- _Exercise objective_
Answer these questions from the passage on city peregrine falcons.
(a) What is the biggest predator of peregrine chicks at their natural cliff nest sites?
(b) According to French, what is the falcons' food?
(c) Outside which building does French describe the falcon's hunt?

- _Text passage_

But there are plenty of artificial cliffs in the city, made of steel and glass, concrete and granite. There are tall bridges, too. And these artificial cliffs are far from the reach of great horned owls, the biggest predator of peregrine chicks on the cliffs that are their natural nest sites.
“All they need is a high spot, and then they need food and their food is flying birds, and everywhere [in the city] there are flying birds,’ French says. "So it’s got everything they need.”
Perched up in the high reaches of a chosen building, the falcon hurls itself into the canyon below when it spies its prey flying through. The embodiment of speed and power, it kills its target on impact, the feathers of its larger target exploding as the dead bird tumbles in mid-air before the falcon’s talons hook it again to carry it back to hearth and home.
Outside the Boston Medical Center, French is describing this as we stand beneath a corner of the building streaked white with peregrine droppings. Feathers of a recent kill drift down from a falcon nest like snowfall as we watch a peregrine sharing half a pigeon with a fledgling. Suddenly, another pigeon flying down the street unwittingly comes too close.

[Records excerpted from a collection]
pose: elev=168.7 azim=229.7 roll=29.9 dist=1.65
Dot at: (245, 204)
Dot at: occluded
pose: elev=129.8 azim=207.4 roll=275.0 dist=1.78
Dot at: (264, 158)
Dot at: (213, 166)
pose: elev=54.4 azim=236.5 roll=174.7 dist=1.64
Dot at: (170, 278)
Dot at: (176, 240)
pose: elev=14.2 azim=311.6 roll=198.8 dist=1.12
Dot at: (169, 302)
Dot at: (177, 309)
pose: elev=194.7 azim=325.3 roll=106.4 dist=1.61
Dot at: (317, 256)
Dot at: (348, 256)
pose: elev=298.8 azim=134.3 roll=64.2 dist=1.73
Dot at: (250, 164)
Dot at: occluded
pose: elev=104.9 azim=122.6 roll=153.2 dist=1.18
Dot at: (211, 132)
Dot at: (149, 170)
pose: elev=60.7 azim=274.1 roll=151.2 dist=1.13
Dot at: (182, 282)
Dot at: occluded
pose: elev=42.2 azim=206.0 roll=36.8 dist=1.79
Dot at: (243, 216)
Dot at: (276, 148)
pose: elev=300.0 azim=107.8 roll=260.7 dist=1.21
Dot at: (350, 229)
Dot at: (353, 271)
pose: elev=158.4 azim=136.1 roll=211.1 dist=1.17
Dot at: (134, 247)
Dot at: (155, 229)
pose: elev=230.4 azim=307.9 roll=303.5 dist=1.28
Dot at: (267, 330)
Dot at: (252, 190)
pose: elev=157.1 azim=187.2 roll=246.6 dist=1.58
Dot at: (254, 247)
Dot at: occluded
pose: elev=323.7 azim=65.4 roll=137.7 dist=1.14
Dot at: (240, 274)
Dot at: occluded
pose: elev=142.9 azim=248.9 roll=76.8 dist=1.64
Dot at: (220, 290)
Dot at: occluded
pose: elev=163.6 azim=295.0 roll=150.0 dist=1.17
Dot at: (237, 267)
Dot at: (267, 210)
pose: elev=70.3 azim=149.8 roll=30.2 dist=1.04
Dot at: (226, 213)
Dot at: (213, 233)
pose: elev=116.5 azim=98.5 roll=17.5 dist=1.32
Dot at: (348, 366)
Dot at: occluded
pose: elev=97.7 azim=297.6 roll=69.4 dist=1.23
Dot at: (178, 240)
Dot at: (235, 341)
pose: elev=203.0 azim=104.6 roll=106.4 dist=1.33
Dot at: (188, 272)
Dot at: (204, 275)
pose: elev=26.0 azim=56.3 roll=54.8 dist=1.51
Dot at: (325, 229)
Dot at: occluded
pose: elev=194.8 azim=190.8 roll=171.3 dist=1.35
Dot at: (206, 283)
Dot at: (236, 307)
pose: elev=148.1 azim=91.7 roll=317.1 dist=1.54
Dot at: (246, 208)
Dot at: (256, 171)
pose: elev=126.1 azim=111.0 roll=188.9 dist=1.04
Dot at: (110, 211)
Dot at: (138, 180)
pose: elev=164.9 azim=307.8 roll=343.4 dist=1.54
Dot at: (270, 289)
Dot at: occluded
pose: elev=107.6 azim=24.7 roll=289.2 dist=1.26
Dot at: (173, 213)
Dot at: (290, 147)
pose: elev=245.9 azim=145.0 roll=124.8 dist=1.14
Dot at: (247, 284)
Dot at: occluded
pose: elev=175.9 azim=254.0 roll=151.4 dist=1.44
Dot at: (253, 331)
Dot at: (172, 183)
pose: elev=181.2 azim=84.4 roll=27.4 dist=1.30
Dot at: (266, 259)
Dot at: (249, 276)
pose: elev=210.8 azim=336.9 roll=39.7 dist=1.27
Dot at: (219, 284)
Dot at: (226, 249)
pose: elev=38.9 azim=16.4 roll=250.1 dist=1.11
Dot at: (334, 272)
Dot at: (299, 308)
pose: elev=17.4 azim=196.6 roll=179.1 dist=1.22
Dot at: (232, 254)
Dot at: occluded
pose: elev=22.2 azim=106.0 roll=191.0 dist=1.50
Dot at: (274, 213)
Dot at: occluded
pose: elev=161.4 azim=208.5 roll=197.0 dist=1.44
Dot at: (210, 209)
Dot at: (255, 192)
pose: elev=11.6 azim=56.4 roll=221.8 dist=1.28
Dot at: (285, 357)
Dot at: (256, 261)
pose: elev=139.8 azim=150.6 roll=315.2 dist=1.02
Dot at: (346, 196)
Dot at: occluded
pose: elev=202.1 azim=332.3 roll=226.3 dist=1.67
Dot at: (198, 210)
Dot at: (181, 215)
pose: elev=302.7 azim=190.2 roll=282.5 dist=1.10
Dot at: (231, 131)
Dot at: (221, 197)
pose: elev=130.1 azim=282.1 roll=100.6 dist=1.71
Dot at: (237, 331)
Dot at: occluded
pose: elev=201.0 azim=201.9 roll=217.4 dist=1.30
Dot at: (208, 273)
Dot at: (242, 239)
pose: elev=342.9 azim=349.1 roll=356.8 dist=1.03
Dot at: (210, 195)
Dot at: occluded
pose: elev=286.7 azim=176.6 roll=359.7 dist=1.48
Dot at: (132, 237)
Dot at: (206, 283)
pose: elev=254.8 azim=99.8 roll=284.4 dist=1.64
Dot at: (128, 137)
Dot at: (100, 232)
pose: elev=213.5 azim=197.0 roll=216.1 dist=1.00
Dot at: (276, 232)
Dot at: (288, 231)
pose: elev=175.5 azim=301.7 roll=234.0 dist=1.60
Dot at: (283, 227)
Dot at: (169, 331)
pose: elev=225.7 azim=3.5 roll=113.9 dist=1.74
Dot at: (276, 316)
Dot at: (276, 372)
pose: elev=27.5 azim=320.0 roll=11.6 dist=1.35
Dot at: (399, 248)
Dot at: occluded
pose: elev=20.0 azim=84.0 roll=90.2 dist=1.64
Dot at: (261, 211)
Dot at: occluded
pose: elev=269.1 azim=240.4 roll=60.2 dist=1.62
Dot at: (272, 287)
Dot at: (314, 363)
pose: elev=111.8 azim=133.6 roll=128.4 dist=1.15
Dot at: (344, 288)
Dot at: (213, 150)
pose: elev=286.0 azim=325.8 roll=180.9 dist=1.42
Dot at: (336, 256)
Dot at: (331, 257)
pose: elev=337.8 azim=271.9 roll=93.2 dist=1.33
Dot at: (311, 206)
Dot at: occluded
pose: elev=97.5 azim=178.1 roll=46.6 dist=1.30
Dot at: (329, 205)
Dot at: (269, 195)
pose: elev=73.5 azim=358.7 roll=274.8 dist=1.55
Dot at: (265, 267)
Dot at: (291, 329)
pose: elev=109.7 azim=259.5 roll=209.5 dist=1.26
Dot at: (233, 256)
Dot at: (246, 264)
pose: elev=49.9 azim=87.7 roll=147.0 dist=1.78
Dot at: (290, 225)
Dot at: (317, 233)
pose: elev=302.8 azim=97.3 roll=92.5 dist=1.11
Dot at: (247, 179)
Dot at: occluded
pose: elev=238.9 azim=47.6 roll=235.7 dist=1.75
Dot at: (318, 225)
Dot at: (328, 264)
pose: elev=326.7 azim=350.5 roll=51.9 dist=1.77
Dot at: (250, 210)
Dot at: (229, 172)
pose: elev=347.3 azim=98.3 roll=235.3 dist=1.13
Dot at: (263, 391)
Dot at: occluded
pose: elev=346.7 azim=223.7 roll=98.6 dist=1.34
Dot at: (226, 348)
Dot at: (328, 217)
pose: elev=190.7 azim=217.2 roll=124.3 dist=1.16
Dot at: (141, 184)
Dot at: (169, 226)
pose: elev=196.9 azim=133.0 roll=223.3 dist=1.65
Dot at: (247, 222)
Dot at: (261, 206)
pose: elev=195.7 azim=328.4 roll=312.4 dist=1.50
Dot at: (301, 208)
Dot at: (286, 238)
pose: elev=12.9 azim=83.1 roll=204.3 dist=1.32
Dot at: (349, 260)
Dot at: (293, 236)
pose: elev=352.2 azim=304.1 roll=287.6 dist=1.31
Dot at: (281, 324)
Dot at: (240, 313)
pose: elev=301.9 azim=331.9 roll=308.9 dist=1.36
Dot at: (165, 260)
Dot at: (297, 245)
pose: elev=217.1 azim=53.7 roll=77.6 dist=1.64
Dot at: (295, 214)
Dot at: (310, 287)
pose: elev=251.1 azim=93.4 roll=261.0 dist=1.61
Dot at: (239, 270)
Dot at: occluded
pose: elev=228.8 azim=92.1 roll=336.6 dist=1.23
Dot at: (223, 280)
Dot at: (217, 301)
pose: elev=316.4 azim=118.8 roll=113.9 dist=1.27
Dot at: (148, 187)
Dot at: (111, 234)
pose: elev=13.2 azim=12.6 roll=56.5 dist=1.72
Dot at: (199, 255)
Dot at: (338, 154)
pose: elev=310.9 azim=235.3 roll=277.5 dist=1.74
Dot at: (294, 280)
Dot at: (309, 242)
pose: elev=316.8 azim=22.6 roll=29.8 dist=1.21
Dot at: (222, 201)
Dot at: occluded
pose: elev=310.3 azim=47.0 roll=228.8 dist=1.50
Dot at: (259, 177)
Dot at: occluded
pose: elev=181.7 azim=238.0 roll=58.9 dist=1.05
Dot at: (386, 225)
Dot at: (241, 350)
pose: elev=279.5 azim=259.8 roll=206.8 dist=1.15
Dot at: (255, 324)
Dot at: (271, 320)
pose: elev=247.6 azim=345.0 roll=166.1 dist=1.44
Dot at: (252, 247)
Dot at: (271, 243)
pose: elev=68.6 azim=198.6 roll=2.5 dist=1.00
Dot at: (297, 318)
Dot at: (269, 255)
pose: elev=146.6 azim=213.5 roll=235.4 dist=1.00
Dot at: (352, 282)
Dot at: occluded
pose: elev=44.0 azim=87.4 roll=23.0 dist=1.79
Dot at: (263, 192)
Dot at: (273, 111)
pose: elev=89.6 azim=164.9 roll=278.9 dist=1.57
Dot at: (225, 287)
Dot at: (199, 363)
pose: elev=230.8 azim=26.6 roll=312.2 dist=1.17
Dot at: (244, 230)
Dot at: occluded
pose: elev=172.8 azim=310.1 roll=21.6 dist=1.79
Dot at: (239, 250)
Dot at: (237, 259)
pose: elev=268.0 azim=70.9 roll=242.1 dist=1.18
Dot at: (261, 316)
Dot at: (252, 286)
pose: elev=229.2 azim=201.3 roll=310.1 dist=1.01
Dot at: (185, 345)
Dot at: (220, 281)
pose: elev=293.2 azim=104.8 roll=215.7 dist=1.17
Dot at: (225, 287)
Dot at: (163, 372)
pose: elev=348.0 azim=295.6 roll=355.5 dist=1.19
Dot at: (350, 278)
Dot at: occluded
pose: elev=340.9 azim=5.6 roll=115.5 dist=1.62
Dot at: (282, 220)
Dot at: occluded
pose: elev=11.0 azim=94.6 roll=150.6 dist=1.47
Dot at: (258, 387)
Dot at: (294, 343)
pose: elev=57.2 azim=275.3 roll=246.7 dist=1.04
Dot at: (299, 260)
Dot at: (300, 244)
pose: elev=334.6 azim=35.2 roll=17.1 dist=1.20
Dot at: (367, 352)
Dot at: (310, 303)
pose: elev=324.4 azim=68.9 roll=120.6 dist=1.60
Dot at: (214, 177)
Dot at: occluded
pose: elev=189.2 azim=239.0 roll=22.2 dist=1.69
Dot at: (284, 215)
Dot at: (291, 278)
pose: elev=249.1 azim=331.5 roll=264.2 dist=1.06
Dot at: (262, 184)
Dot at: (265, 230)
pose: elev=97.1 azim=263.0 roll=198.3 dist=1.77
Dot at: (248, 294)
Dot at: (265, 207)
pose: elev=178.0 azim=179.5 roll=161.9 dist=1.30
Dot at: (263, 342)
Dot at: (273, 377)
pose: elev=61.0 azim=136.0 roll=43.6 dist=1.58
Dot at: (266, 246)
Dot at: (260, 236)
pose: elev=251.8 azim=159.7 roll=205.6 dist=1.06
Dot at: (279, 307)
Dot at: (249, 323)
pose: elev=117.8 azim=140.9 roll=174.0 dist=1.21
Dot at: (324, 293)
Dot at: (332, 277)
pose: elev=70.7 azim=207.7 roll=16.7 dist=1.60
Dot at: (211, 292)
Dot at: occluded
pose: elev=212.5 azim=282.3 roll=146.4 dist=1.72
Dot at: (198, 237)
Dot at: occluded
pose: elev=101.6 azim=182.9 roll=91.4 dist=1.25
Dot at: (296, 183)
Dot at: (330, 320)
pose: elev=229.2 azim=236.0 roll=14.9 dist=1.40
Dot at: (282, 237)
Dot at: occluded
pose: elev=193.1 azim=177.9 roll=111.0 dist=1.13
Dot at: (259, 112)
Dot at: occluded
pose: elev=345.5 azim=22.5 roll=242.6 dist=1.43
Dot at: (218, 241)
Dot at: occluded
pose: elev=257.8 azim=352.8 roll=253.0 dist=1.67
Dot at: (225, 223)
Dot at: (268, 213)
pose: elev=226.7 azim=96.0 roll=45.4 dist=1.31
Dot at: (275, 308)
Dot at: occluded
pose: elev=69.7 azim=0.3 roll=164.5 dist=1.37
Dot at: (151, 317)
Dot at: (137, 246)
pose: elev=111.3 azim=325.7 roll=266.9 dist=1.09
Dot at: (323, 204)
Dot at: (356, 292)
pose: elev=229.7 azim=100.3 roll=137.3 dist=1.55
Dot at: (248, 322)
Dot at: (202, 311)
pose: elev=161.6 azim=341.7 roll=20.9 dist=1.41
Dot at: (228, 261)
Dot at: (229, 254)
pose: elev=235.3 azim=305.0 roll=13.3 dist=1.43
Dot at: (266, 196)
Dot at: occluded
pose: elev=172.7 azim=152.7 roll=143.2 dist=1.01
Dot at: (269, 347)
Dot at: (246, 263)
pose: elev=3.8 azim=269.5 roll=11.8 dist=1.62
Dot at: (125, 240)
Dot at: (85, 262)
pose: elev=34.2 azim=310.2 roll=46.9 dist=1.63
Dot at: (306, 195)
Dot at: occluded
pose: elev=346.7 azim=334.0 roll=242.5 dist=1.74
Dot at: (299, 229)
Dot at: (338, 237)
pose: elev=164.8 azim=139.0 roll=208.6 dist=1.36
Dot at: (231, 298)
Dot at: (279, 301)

- _Result for this exercise_
(a) Great horned owls.
(b) Flying birds.
(c) The Boston Medical Center.